▸ **Raw data**:
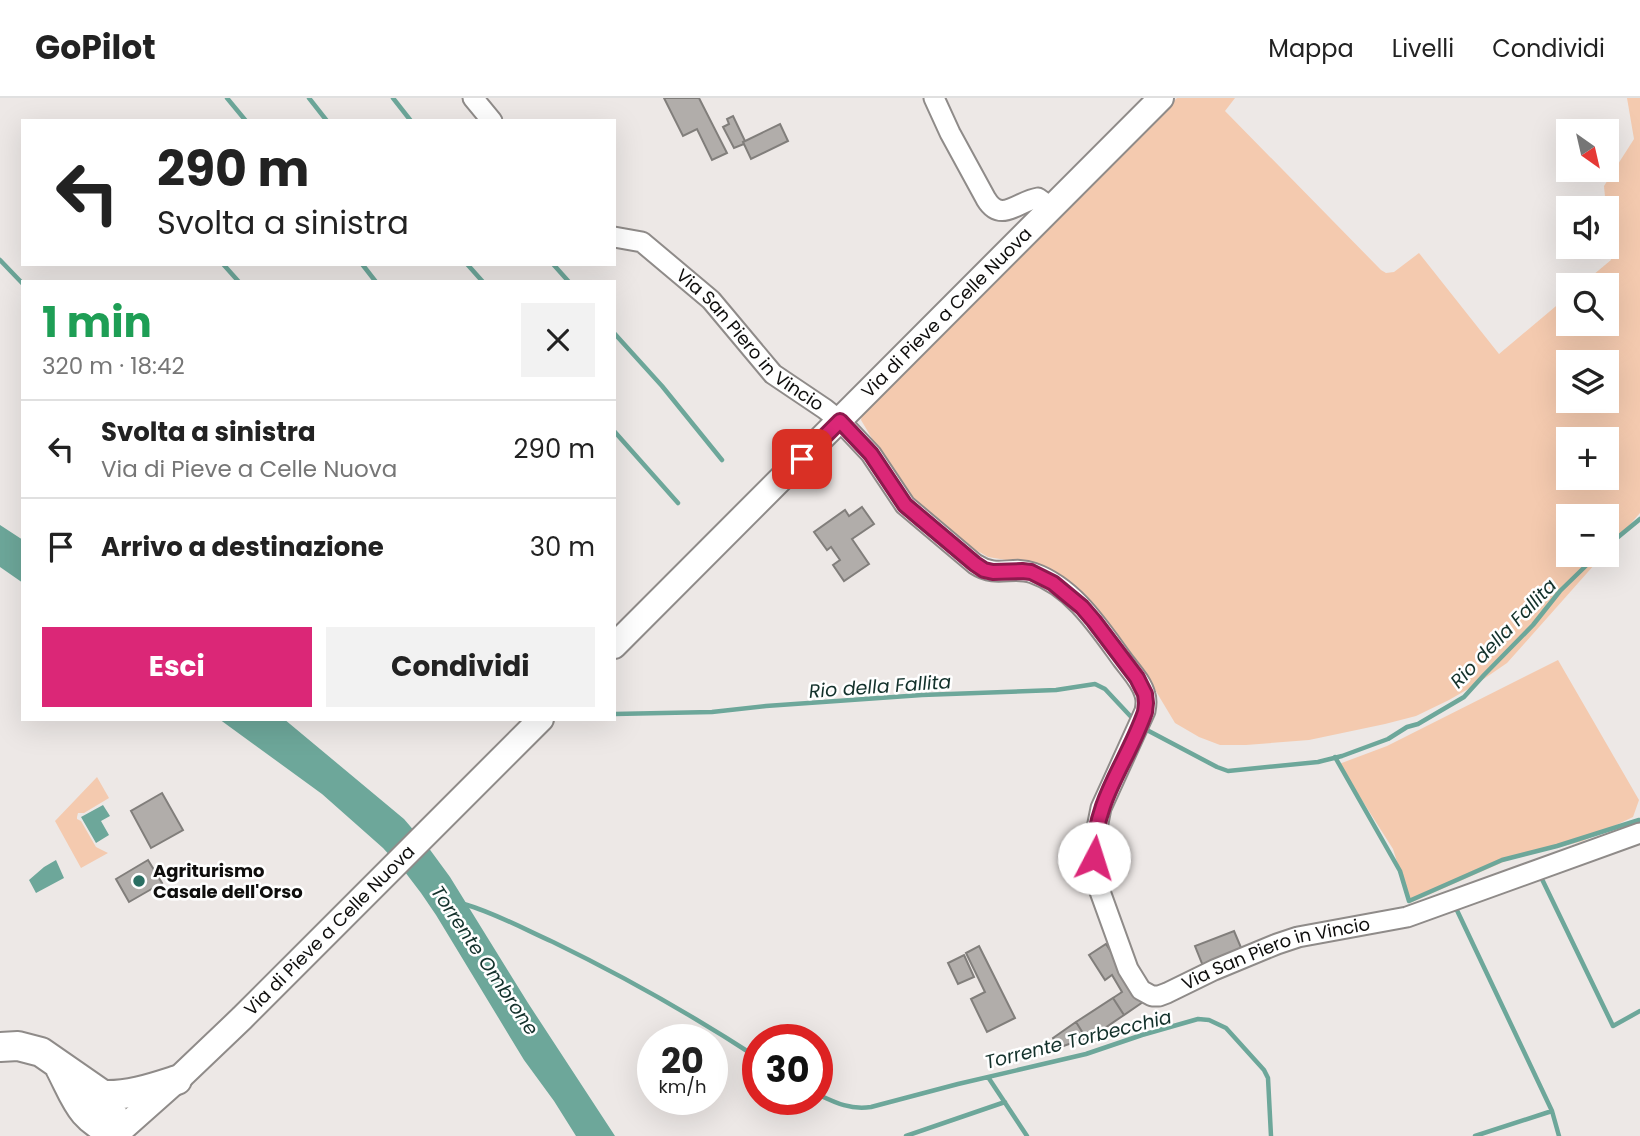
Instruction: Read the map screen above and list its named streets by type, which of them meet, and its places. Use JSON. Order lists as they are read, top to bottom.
{
  "streets": {
    "main road": ["Via di Pieve a Celle Nuova"],
    "street": ["Via San Piero in Vincio"]
  },
  "crossings": [
    ["Via di Pieve a Celle Nuova", "Via San Piero in Vincio"]
  ],
  "water": ["Rio della Fallita", "Torrente Ombrone", "Torrente Torbecchia"],
  "places": ["Agriturismo Casale dell'Orso"],
  "north": "bottom right",
  "page": {
    "header": "GoPilot",
    "nav": ["Mappa", "Livelli", "Condividi"],
    "map_buttons": ["+", "−"],
    "turn": ["290 m", "Svolta a sinistra"],
    "heading": ["1 min", "320 m · 18:42"],
    "list": [
      {
        "name": "Svolta a sinistra",
        "note": "Via di Pieve a Celle Nuova",
        "value": "290 m"
      },
      {
        "name": "Arrivo a destinazione",
        "value": "30 m"
      }
    ],
    "buttons": ["Esci", "Condividi"],
    "speed": "20 km/h",
    "limit": "30"
  }
}
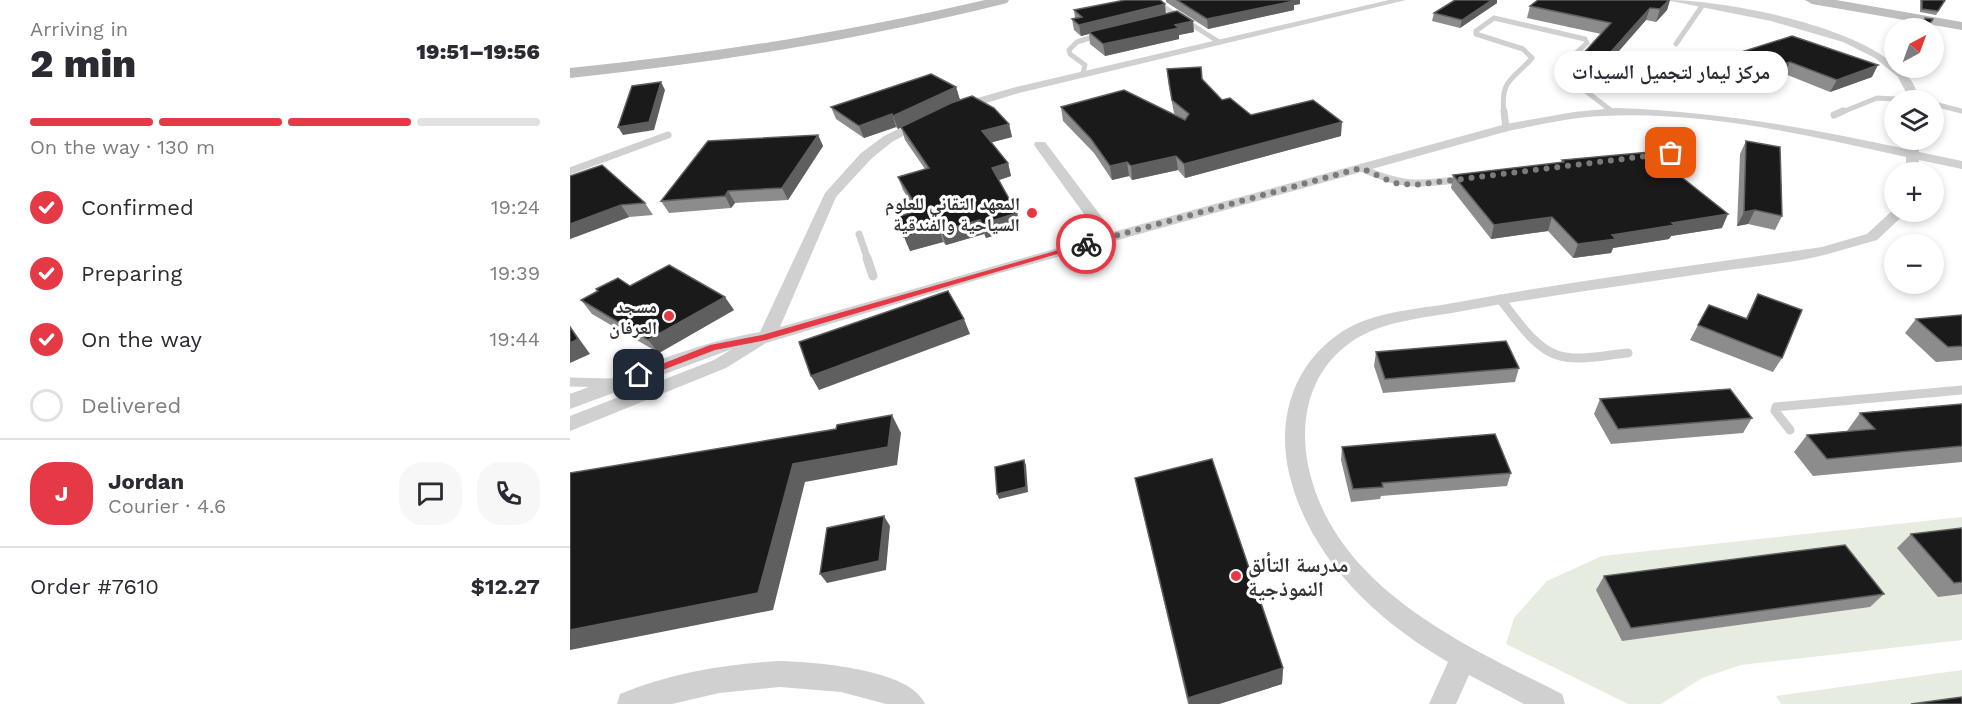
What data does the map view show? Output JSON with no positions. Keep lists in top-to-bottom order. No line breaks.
{"places":["مركز ليمار لتجميل السيدات","المعهد التقاني للعلوم السياحية والفندقية","مسجد العرفان","مدرسة التألق النموذجية"],"north":"top right","page":{"heading":["2 min","Arriving in","19:51–19:56"],"panel":["Jordan","Courier · 4.6","Order #7610","$12.27"],"map_buttons":["+","−"],"bubble":"مركز ليمار لتجميل السيدات","bar":"On the way · 130 m","list":[["Confirmed","19:24"],["Preparing","19:39"],["On the way","19:44"],"Delivered"],"round":"J"}}
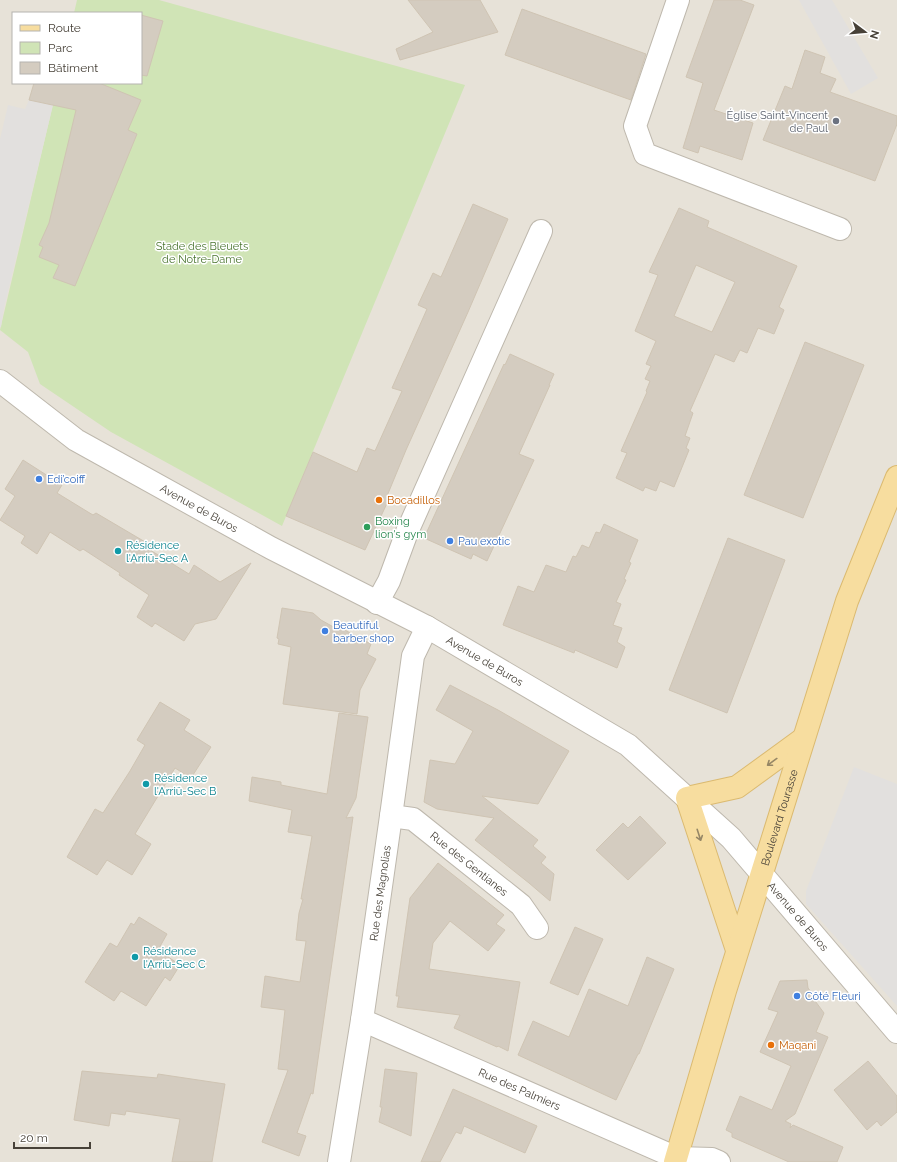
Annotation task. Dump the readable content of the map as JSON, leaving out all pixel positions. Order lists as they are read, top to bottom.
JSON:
{
  "streets": {
    "main road": ["Boulevard Tourasse"],
    "street": [
      "Avenue de Buros",
      "Rue des Gentianes",
      "Rue des Magnolias",
      "Rue des Palmiers"
    ]
  },
  "crossings": [
    ["Avenue de Buros", "Boulevard Tourasse"],
    ["Avenue de Buros", "Rue des Magnolias"],
    ["Boulevard Tourasse", "Rue des Palmiers"],
    ["Rue des Gentianes", "Rue des Magnolias"],
    ["Rue des Magnolias", "Rue des Palmiers"]
  ],
  "parks": ["Stade des Bleuets de Notre-Dame"],
  "places": [
    "Église Saint-Vincent de Paul",
    "Edi’coiff",
    "Bocadillos",
    "Boxing lion's gym",
    "Pau exotic",
    "Résidence l'Arriü-Sec A",
    "Beautiful barber shop",
    "Résidence l'Arriü-Sec B",
    "Résidence l'Arriü-Sec C",
    "Côté Fleuri",
    "Maqani"
  ],
  "legend": ["Route", "Parc", "Bâtiment"],
  "scale_bar": "20 m",
  "north": "right"
}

▸ **What the task requires**:
Could you set down the records above word for word, without any of the pictures?

▸ **Output for this exercise**:
Instruction: Read the map screen above and list its named streets by type, which of them meet, and its places. Use JSON. Order lists as they are read, top to bottom.
{
  "streets": {
    "main road": ["Via di Pieve a Celle Nuova"],
    "street": ["Via San Piero in Vincio"]
  },
  "crossings": [
    ["Via di Pieve a Celle Nuova", "Via San Piero in Vincio"]
  ],
  "water": ["Rio della Fallita", "Torrente Ombrone", "Torrente Torbecchia"],
  "places": ["Agriturismo Casale dell'Orso"],
  "north": "bottom right",
  "page": {
    "header": "GoPilot",
    "nav": ["Mappa", "Livelli", "Condividi"],
    "map_buttons": ["+", "−"],
    "turn": ["290 m", "Svolta a sinistra"],
    "heading": ["1 min", "320 m · 18:42"],
    "list": [
      {
        "name": "Svolta a sinistra",
        "note": "Via di Pieve a Celle Nuova",
        "value": "290 m"
      },
      {
        "name": "Arrivo a destinazione",
        "value": "30 m"
      }
    ],
    "buttons": ["Esci", "Condividi"],
    "speed": "20 km/h",
    "limit": "30"
  }
}
What data does the map view show? Output JSON with no positions. Keep lists in top-to-bottom order. No line breaks.
{"places":["مركز ليمار لتجميل السيدات","المعهد التقاني للعلوم السياحية والفندقية","مسجد العرفان","مدرسة التألق النموذجية"],"north":"top right","page":{"heading":["2 min","Arriving in","19:51–19:56"],"panel":["Jordan","Courier · 4.6","Order #7610","$12.27"],"map_buttons":["+","−"],"bubble":"مركز ليمار لتجميل السيدات","bar":"On the way · 130 m","list":[["Confirmed","19:24"],["Preparing","19:39"],["On the way","19:44"],"Delivered"],"round":"J"}}
Annotation task. Dump the readable content of the map as JSON, leaving out all pixel positions. Order lists as they are read, top to bottom.
JSON:
{
  "streets": {
    "main road": ["Boulevard Tourasse"],
    "street": [
      "Avenue de Buros",
      "Rue des Gentianes",
      "Rue des Magnolias",
      "Rue des Palmiers"
    ]
  },
  "crossings": [
    ["Avenue de Buros", "Boulevard Tourasse"],
    ["Avenue de Buros", "Rue des Magnolias"],
    ["Boulevard Tourasse", "Rue des Palmiers"],
    ["Rue des Gentianes", "Rue des Magnolias"],
    ["Rue des Magnolias", "Rue des Palmiers"]
  ],
  "parks": ["Stade des Bleuets de Notre-Dame"],
  "places": [
    "Église Saint-Vincent de Paul",
    "Edi’coiff",
    "Bocadillos",
    "Boxing lion's gym",
    "Pau exotic",
    "Résidence l'Arriü-Sec A",
    "Beautiful barber shop",
    "Résidence l'Arriü-Sec B",
    "Résidence l'Arriü-Sec C",
    "Côté Fleuri",
    "Maqani"
  ],
  "legend": ["Route", "Parc", "Bâtiment"],
  "scale_bar": "20 m",
  "north": "right"
}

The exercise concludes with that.